Floating windmills into the ocean

A norweigian energy company, Norsk Hydro, has developed a windmill, "Hywind", to be placed into the ocean. It will rice 80 meters above the water, that's roughly 262 feet for you ISO-handicapped people ;), and will be 120 meters submerged.

What an excellent idea! Think about it. Who cares the the deep ocean looks like? But people do care what their beach lines looks like.

Welcome to the future!

Update 18.6.2016
The prototype has been working great in Norway. Now they are setting up a farm in Scotland


Anonymous said...

Well, as a matter of fact, som people _do care_ what the ocean looks like. Oceans cover the largest part of the planets surface and they are the least known region on the planet. While it may seem that all that space is empty or desolate, the oceans are actually quite a fragile ecosystem and a crucial resource that we cannot live without.

And windmills? Did you know that windmills kill huge amounts of marine birds every year. Windmills chop up birds as effectively as a chainsaw would take care of a packet of hot dogs. Not a nice sight. In addition, it would take thousands and again thousands of windmills to even partially cover the electricity need of modern society.
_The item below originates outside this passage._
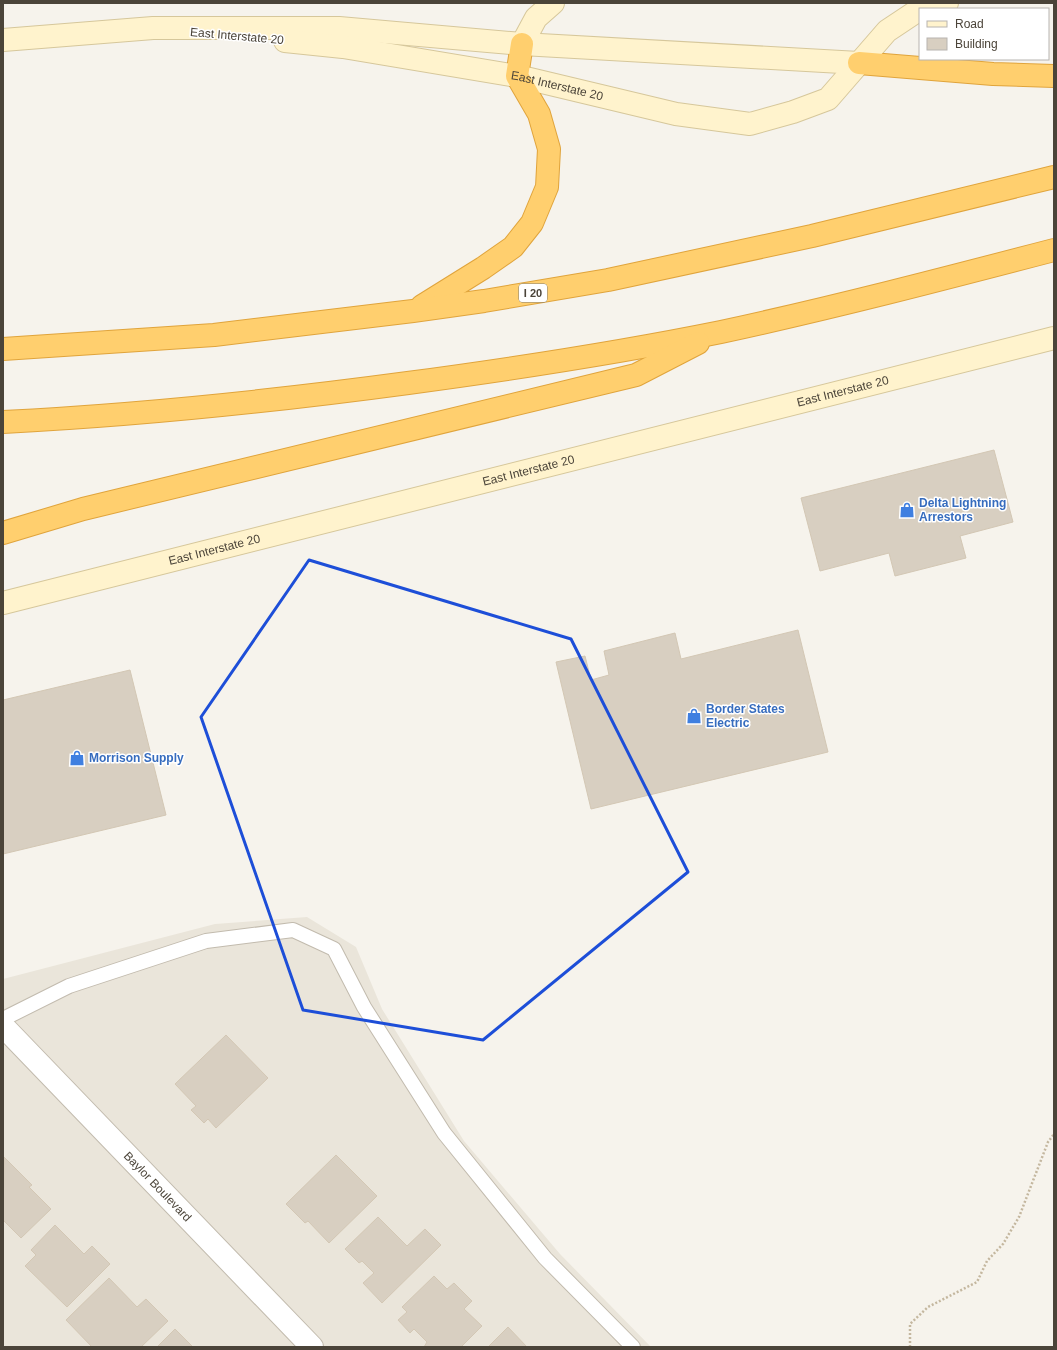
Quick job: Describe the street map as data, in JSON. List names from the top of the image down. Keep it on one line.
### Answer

Which one would you rather see? A nuclear plant or 50 000 windmills?

Anonymous said...

I'd rather see efficiency and reduction of consumption. Yes it would take thousands of windmills. But it would take exactly one bad nuclear accident to kill millions and millions of creatures and irreparably harm the ecosystem. I'll be damned if you mess up the earth for generations just to run your cloths drier!

Ross said...

How would the ocean windmills even get their power to land? The deep ocean is miles from any land and then once on land then it must be wired to power plants. Doesn't seem to be a very good idea.

Blur said...

How it will be fixed down in the platform of the ocean ? How do you think you will have stability with all the currents underneath ?

Lewis said...

To the comments above to do with stability and power transport. These are SOLVED engineering problems. New offshore wind turbines are being designed that do not need to be planted to the sea bed, they are designed to be stable in wild sea conditions but are supported by shallow buoyancy aids.